A Federal District Court in Michigan has issued the nation’s first ruling on the constitutionality of the ObamaCare health insurance mandate that forces all Americans to be insured by 2014 or face fines and the withholding of income tax refund payments by the IRS.
Naturally U.S. District Judge George Steeh cited the Commerce Clause for the basis of his ruling, which stopped a preliminary injunction against the mandate. He noted in his ruling, “The Supreme Court has consistently rejected claims that individuals who choose not to engage in commerce thereby place themselves beyond the reach of the Commerce Clause.“
Writing at Outside The Beltway, Doug Mataconis explains,
Based on the current state of Commerce Clause jurisprudence, which goes back to a case called Wickard v. Fillburn in which the New Deal era Court held that a farmer growing wheat on his own farm for his own use could still be subject to regulations of the Agricultural Adjustment Act of 1938, this is not at all a surprising decision. In fact, it’s fairly clear that if the mandate is to be declared unconstitutional, it would require a Court to determine that 6o-plus years of Commerce Clause case law was wrongly decided. That isn’t something that Court’s do on a whim, and even a Justice like Antonin Scalia is unlikely to throw out a half century’s worth of case law without a very good reason.
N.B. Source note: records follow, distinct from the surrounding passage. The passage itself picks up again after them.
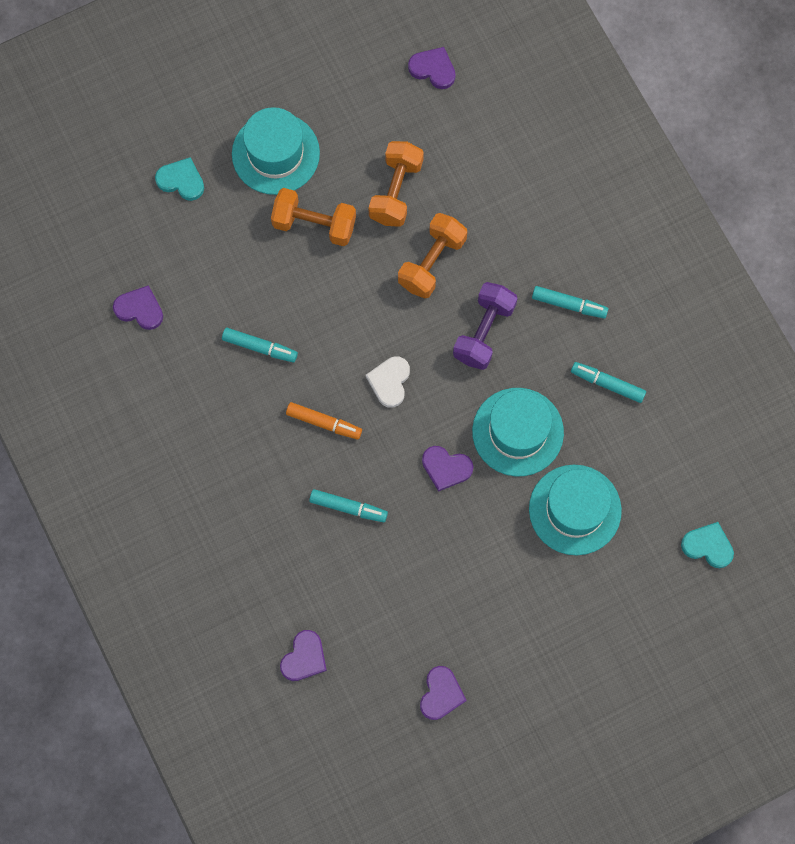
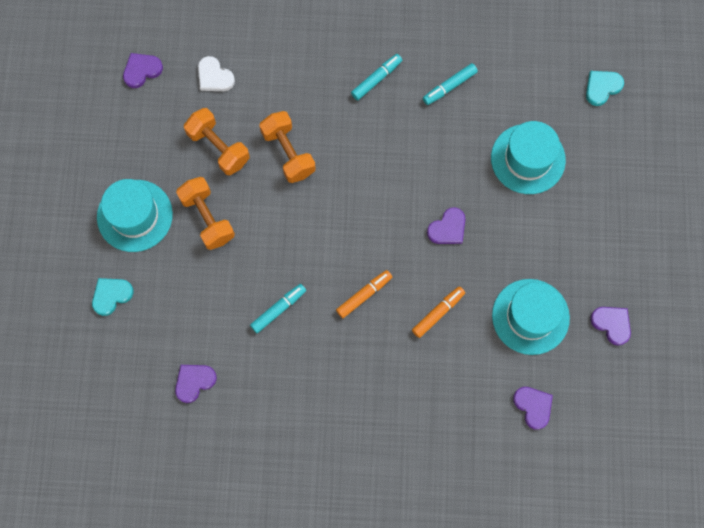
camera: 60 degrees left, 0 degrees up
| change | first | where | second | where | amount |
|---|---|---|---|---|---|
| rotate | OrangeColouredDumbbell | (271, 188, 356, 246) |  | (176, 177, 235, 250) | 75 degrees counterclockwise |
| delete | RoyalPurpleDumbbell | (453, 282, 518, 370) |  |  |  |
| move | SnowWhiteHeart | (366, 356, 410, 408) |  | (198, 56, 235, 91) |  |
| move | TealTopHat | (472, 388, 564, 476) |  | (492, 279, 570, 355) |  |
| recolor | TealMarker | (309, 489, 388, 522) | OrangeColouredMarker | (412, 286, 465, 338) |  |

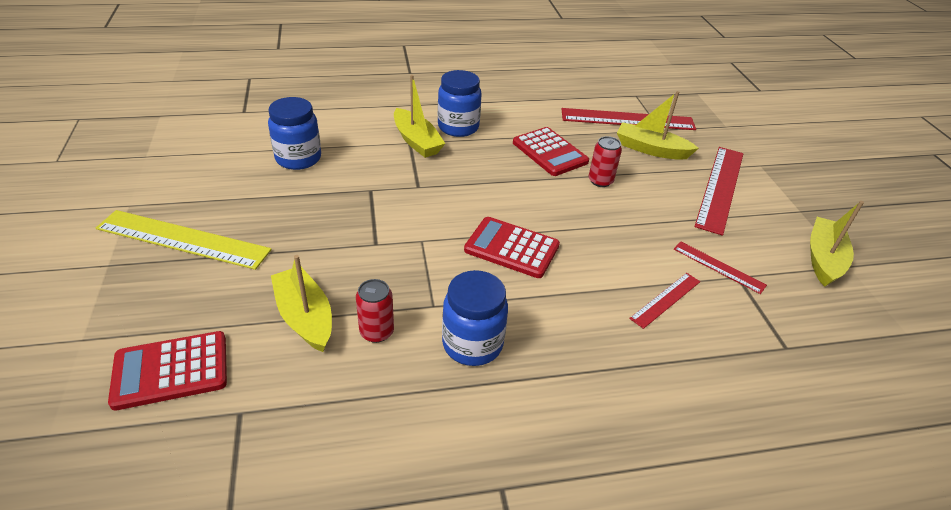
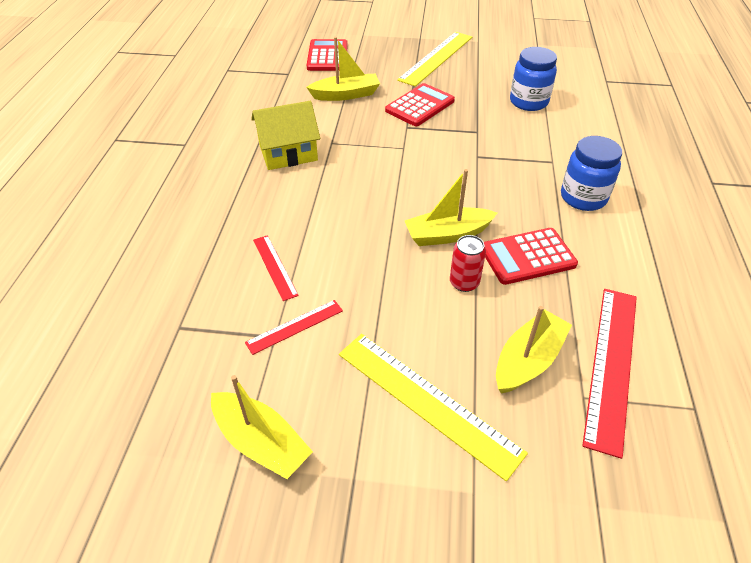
camera: 110 degrees right, 5 degrees up
| change | first | where | second | where | amount |
|---|---|---|---|---|---|
| move | BrightYellowToyBoat | (394, 75, 445, 158) |  | (405, 169, 497, 246) |  |
| recolor | ScarletStraightedge | (695, 147, 743, 236) | BrightYellowStraightedge | (339, 334, 528, 481) |  |
| move | ScarletPocketCalculator | (464, 217, 560, 278) |  | (385, 83, 455, 126) |  |
| replace | RoyalBlueJamJar | (442, 270, 508, 366) | BrightYellowToyHouse | (251, 101, 320, 170) |  |
| delete | ScarletSodaCan | (356, 279, 394, 343) |  |  |  |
Since this is a lower-level Federal Court, Judge Steeh’s decision will not be considered binding precedent. Obviously this case is headed for the appeals courts, and will very likely make its way to the Supreme Court.
(Here in Oklahoma, you must purchase health insurance from a company licensed by the state as an Oklahoma insurance provider. I wonder how “interstate commerce” affects this arrangement? Does this mean that inter-state health insurance sales could now be mandated by the Supreme Court?)